▶ [What is being asked]
Below are records; please write out exactly the lines from the first line through the line containing "defined in atlcur.h.", with no pictures.

::::::::::

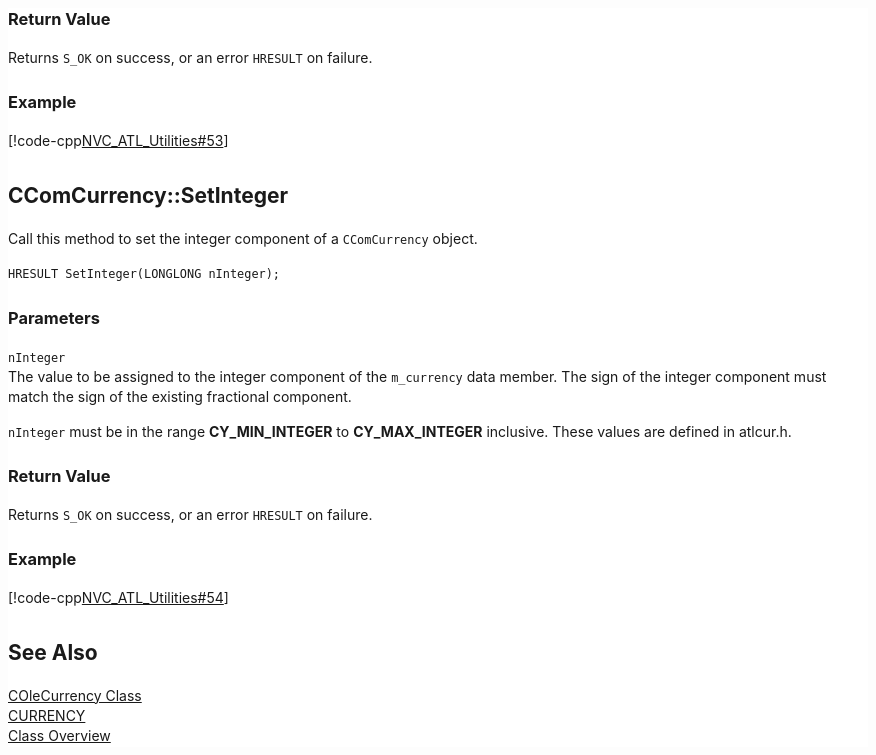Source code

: ### Return Value  
 Returns `S_OK` on success, or an error `HRESULT` on failure.  
  
### Example  
 [!code-cpp[NVC_ATL_Utilities#53](../../atl/codesnippet/cpp/ccomcurrency-class_20.cpp)]  
  
##  <a name="setinteger"></a>  CComCurrency::SetInteger  
 Call this method to set the integer component of a `CComCurrency` object.  
  
```
HRESULT SetInteger(LONGLONG nInteger);
```  
  
### Parameters  
 `nInteger`  
 The value to be assigned to the integer component of the `m_currency` data member. The sign of the integer component must match the sign of the existing fractional component.  
  
 `nInteger` must be in the range **CY_MIN_INTEGER** to **CY_MAX_INTEGER** inclusive. These values are defined in atlcur.h.  
  
### Return Value  
 Returns `S_OK` on success, or an error `HRESULT` on failure.  
  
### Example  
 [!code-cpp[NVC_ATL_Utilities#54](../../atl/codesnippet/cpp/ccomcurrency-class_21.cpp)]  
  
## See Also  
 [COleCurrency Class](../../mfc/reference/colecurrency-class.md)   
 [CURRENCY](http://msdn.microsoft.com/en-us/5e81273c-7289-45c7-93c0-32c1553f708e)   
 [Class Overview](../../atl/atl-class-overview.md)
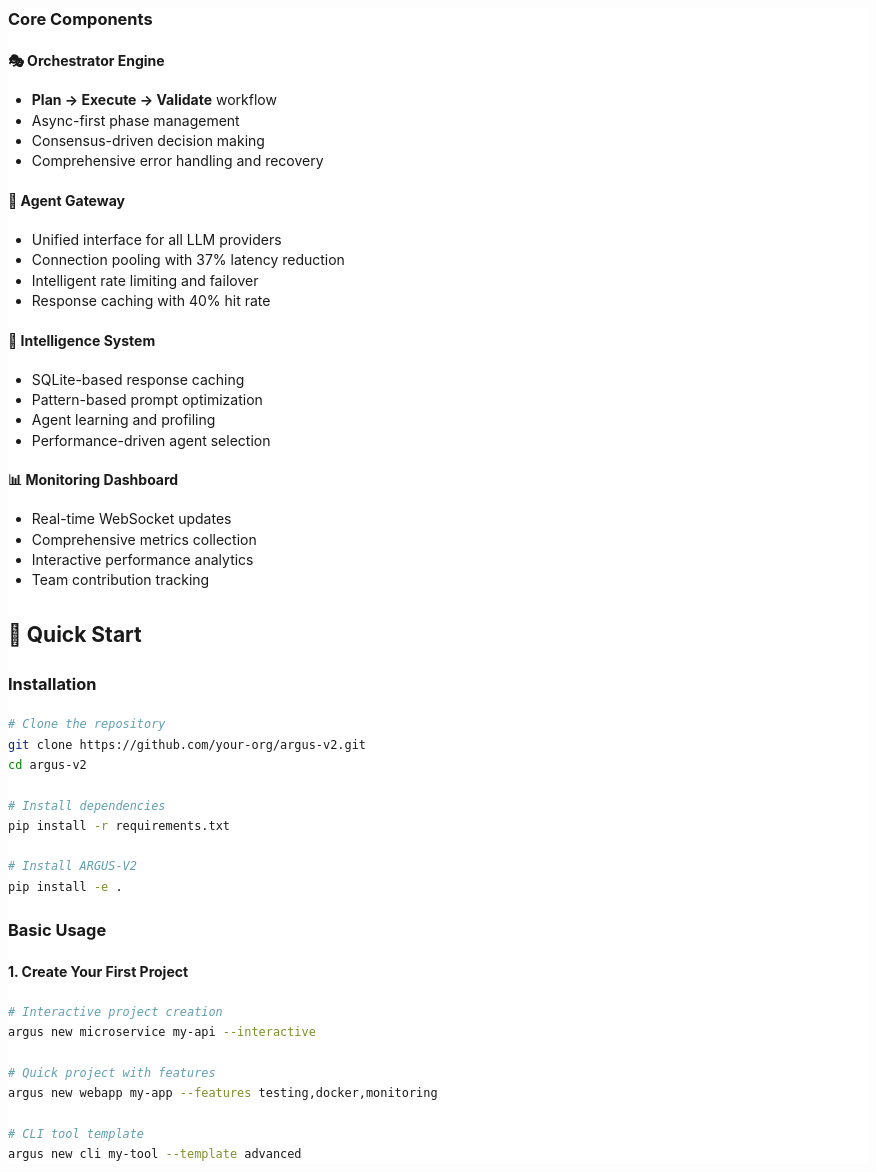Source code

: ### Core Components

#### 🎭 **Orchestrator Engine**
- **Plan → Execute → Validate** workflow
- Async-first phase management
- Consensus-driven decision making
- Comprehensive error handling and recovery

#### 🚪 **Agent Gateway**
- Unified interface for all LLM providers
- Connection pooling with 37% latency reduction
- Intelligent rate limiting and failover
- Response caching with 40% hit rate

#### 🧠 **Intelligence System**
- SQLite-based response caching
- Pattern-based prompt optimization
- Agent learning and profiling
- Performance-driven agent selection

#### 📊 **Monitoring Dashboard**
- Real-time WebSocket updates
- Comprehensive metrics collection
- Interactive performance analytics
- Team contribution tracking

## 🚀 Quick Start

### Installation

```bash
# Clone the repository
git clone https://github.com/your-org/argus-v2.git
cd argus-v2

# Install dependencies
pip install -r requirements.txt

# Install ARGUS-V2
pip install -e .
```

### Basic Usage

#### 1. Create Your First Project

```bash
# Interactive project creation
argus new microservice my-api --interactive

# Quick project with features
argus new webapp my-app --features testing,docker,monitoring

# CLI tool template
argus new cli my-tool --template advanced
```
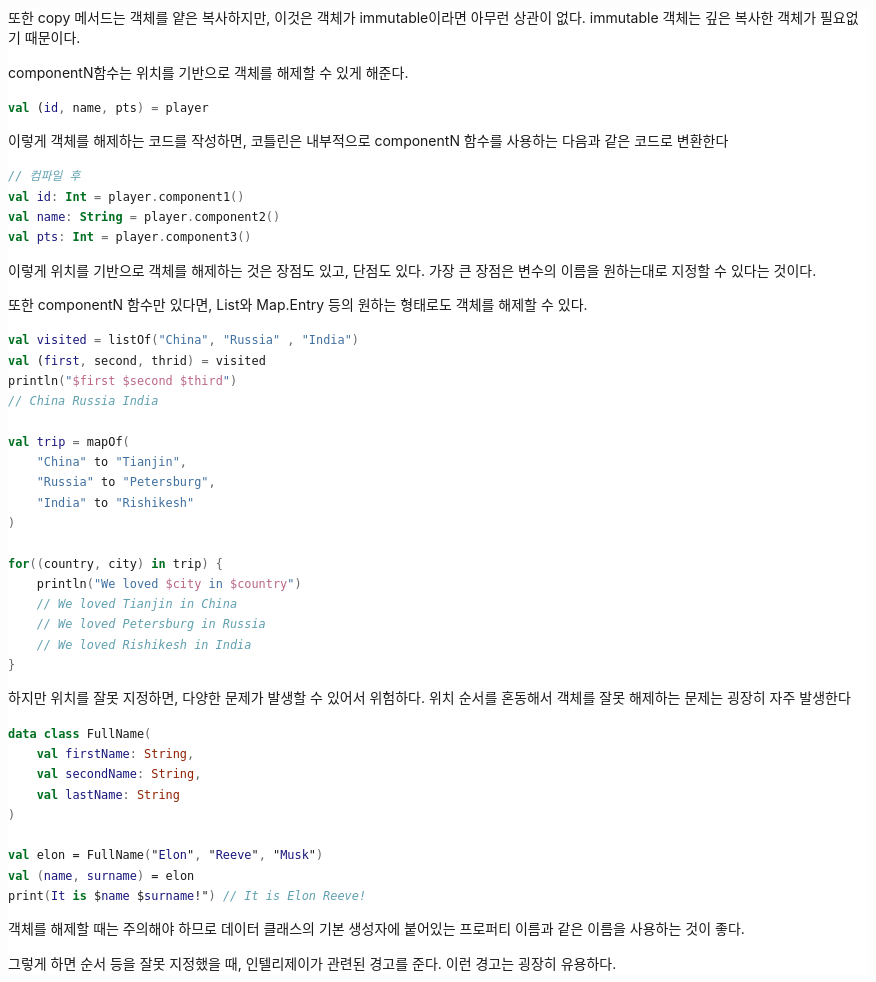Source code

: 또한 copy 메서드는 객체를 얕은 복사하지만, 이것은 객체가 immutable이라면 아무런 상관이 없다. immutable 객체는 깊은 복사한 객체가 필요없기 때문이다.

componentN함수는 위치를 기반으로 객체를 해제할 수 있게 해준다. 
```kotlin
val (id, name, pts) = player
```

이렇게 객체를 해제하는 코드를 작성하면, 코틀린은 내부적으로 componentN 함수를 사용하는 다음과 같은 코드로 변환한다

```kotlin
// 컴파일 후
val id: Int = player.component1()
val name: String = player.component2()
val pts: Int = player.component3()
```

이렇게 위치를 기반으로 객체를 해제하는 것은 장점도 있고, 단점도 있다. 가장 큰 장점은 변수의 이름을 원하는대로 지정할 수 있다는 것이다.

또한 componentN 함수만 있다면, List와 Map.Entry 등의 원하는 형태로도 객체를 해제할 수 있다.

```Kotlin
val visited = listOf("China", "Russia" , "India")
val (first, second, thrid) = visited
println("$first $second $third")
// China Russia India

val trip = mapOf(
    "China" to "Tianjin",
    "Russia" to "Petersburg",
    "India" to "Rishikesh"
)

for((country, city) in trip) {
    println("We loved $city in $country")
    // We loved Tianjin in China
    // We loved Petersburg in Russia
    // We loved Rishikesh in India
}
```

하지만 위치를 잘못 지정하면, 다양한 문제가 발생할 수 있어서 위험하다. 위치 순서를 혼동해서 객체를 잘못 해제하는 문제는 굉장히 자주 발생한다

```kotlin
data class FullName(
    val firstName: String,
    val secondName: String,
    val lastName: String
)

val elon = FullName("Elon", "Reeve", "Musk")
val (name, surname) = elon
print(It is $name $surname!") // It is Elon Reeve!
```

객체를 해제할 때는 주의해야 하므로 데이터 클래스의 기본 생성자에 붙어있는 프로퍼티 이름과 같은 이름을 사용하는 것이 좋다.

그렇게 하면 순서 등을 잘못 지정했을 때, 인텔리제이가 관련된 경고를 준다. 이런 경고는 굉장히 유용하다.
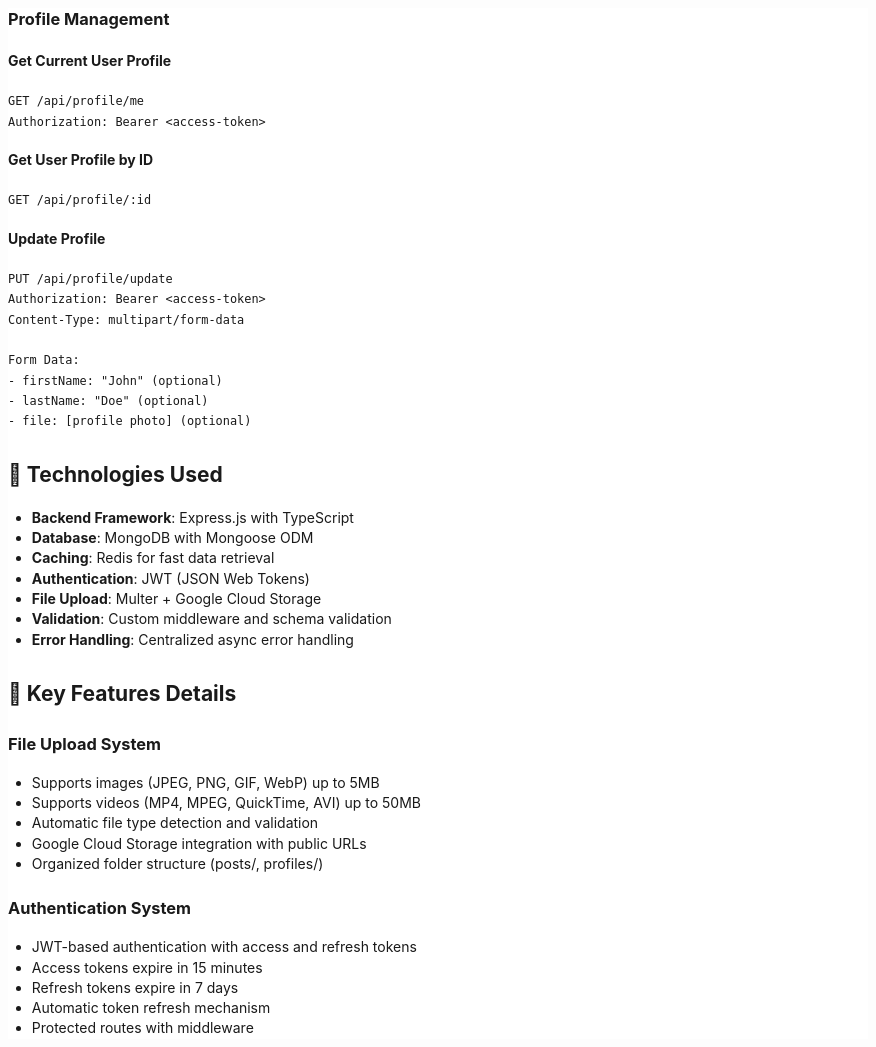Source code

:### Profile Management

#### Get Current User Profile
```http
GET /api/profile/me
Authorization: Bearer <access-token>
```

#### Get User Profile by ID
```http
GET /api/profile/:id
```

#### Update Profile
```http
PUT /api/profile/update
Authorization: Bearer <access-token>
Content-Type: multipart/form-data

Form Data:
- firstName: "John" (optional)
- lastName: "Doe" (optional)
- file: [profile photo] (optional)
```

## 🔧 Technologies Used

- **Backend Framework**: Express.js with TypeScript
- **Database**: MongoDB with Mongoose ODM
- **Caching**: Redis for fast data retrieval
- **Authentication**: JWT (JSON Web Tokens)
- **File Upload**: Multer + Google Cloud Storage
- **Validation**: Custom middleware and schema validation
- **Error Handling**: Centralized async error handling

## 📝 Key Features Details

### File Upload System
- Supports images (JPEG, PNG, GIF, WebP) up to 5MB
- Supports videos (MP4, MPEG, QuickTime, AVI) up to 50MB
- Automatic file type detection and validation
- Google Cloud Storage integration with public URLs
- Organized folder structure (posts/, profiles/)

### Authentication System
- JWT-based authentication with access and refresh tokens
- Access tokens expire in 15 minutes
- Refresh tokens expire in 7 days
- Automatic token refresh mechanism
- Protected routes with middleware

::::::::::

▶ [Answer to the exercise]
Source code

: ### Return Value  
 Returns `S_OK` on success, or an error `HRESULT` on failure.  
  
### Example  
 [!code-cpp[NVC_ATL_Utilities#53](../../atl/codesnippet/cpp/ccomcurrency-class_20.cpp)]  
  
##  <a name="setinteger"></a>  CComCurrency::SetInteger  
 Call this method to set the integer component of a `CComCurrency` object.  
  
```
HRESULT SetInteger(LONGLONG nInteger);
```  
  
### Parameters  
 `nInteger`  
 The value to be assigned to the integer component of the `m_currency` data member. The sign of the integer component must match the sign of the existing fractional component.  
  
 `nInteger` must be in the range **CY_MIN_INTEGER** to **CY_MAX_INTEGER** inclusive. These values are defined in atlcur.h.  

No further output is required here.